Work instructions:
1 - In the excerpt on Heinrich events, which ice sheets do most researchers agree these events came from?
2 - Echo the Heinrich events excerpt word for word, starting at "Reconstructing the impact" and continuing up to and including "of the sediments.".
··· Excerpt ···
Reconstructing the impact of Heinrich events outside the main belt of ice rafting is crucial to understanding the underlying causes of these abrupt climatic events. A high-resolution study of a marine sediment core from the Iberian margin demonstrates that this midlatitude area was strongly affected both by cooling and advection of low-salinity arctic water masses during the last three Heinrich events. These paleoclimatic time series reveal the internal complexity of each of the last three Heinrich events and illustrate the value of parallel studies of the organic and inorganic fractions of the sediments.

High-resolution paleoclimatic records show that the glacial climate was far more variable than previously thought. Studies of North Atlantic sediments show that the circulation of the surface and deep waters was repeatedly perturbed by massive surges and melting of icebergs. Although most researchers would agree that these so-called Heinrich (H) events originated from the Laurentide ice sheets (1–6), there is growing controversy about the precise behavior of other ice sheets during these events [see recent works on lithological indices (7, 8) and studies based on the Sr-Nd isotopic signatures of ice-rafted detritus (IRD) (9, 10)].
··· Information supplied ···
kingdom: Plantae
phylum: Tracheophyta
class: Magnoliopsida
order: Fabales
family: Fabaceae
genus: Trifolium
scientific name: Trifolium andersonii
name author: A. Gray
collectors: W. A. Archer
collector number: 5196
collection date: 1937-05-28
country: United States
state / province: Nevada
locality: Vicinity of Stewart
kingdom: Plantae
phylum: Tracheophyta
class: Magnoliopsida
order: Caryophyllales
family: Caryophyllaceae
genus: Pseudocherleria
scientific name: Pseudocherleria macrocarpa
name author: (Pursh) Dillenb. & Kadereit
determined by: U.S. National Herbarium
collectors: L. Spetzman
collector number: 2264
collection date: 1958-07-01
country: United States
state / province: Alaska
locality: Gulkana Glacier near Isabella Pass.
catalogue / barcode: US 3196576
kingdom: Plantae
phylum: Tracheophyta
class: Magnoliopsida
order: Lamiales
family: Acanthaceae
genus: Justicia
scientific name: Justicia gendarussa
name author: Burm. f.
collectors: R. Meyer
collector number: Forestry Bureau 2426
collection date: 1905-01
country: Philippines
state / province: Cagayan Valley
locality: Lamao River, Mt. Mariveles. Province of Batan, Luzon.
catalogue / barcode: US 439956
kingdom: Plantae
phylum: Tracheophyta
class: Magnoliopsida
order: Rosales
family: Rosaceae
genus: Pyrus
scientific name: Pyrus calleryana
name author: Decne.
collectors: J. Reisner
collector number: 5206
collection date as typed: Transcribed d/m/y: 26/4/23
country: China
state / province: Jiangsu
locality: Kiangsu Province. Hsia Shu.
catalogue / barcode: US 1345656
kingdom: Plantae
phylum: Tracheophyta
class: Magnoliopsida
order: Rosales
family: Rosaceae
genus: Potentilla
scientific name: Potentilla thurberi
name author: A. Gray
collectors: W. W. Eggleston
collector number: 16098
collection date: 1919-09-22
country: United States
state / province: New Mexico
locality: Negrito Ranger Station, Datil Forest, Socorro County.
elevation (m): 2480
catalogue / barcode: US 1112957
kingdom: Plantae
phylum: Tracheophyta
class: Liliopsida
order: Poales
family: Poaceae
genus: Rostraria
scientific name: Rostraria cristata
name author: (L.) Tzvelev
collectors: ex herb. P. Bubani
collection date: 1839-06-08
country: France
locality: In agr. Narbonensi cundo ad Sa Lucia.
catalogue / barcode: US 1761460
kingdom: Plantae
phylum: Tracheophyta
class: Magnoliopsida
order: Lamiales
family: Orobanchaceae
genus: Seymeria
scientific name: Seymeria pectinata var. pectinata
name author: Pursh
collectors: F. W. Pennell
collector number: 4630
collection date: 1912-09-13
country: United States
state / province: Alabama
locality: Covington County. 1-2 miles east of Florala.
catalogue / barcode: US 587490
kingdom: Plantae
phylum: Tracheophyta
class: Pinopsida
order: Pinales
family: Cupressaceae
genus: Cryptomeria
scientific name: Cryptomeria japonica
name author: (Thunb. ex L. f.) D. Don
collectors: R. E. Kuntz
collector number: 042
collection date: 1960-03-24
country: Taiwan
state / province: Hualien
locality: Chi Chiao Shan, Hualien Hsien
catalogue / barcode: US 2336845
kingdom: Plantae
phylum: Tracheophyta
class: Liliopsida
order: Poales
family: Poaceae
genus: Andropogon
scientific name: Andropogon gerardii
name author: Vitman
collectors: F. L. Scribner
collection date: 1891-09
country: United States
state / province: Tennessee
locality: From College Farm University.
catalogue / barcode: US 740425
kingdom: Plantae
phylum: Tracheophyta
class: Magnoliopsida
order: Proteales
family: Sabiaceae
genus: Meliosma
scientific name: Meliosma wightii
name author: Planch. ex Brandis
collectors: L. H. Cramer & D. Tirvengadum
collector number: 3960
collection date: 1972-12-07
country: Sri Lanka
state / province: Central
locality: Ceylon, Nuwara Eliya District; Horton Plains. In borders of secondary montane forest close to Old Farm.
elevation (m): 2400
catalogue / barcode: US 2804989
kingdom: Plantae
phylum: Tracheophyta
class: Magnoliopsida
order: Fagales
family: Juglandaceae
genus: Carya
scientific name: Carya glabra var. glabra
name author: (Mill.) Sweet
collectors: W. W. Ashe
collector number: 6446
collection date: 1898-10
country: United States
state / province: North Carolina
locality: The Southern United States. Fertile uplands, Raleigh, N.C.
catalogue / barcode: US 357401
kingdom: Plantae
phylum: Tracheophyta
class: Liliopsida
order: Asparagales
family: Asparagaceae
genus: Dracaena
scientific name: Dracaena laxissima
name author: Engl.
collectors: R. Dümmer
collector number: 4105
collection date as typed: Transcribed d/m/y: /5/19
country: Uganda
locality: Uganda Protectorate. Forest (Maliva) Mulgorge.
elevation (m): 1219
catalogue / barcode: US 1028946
···
Solutions for each task:
1 - The Laurentide ice sheets.

2 -
Reconstructing the impact of Heinrich events outside the main belt of ice rafting is crucial to understanding the underlying causes of these abrupt climatic events. A high-resolution study of a marine sediment core from the Iberian margin demonstrates that this midlatitude area was strongly affected both by cooling and advection of low-salinity arctic water masses during the last three Heinrich events. These paleoclimatic time series reveal the internal complexity of each of the last three Heinrich events and illustrate the value of parallel studies of the organic and inorganic fractions of the sediments.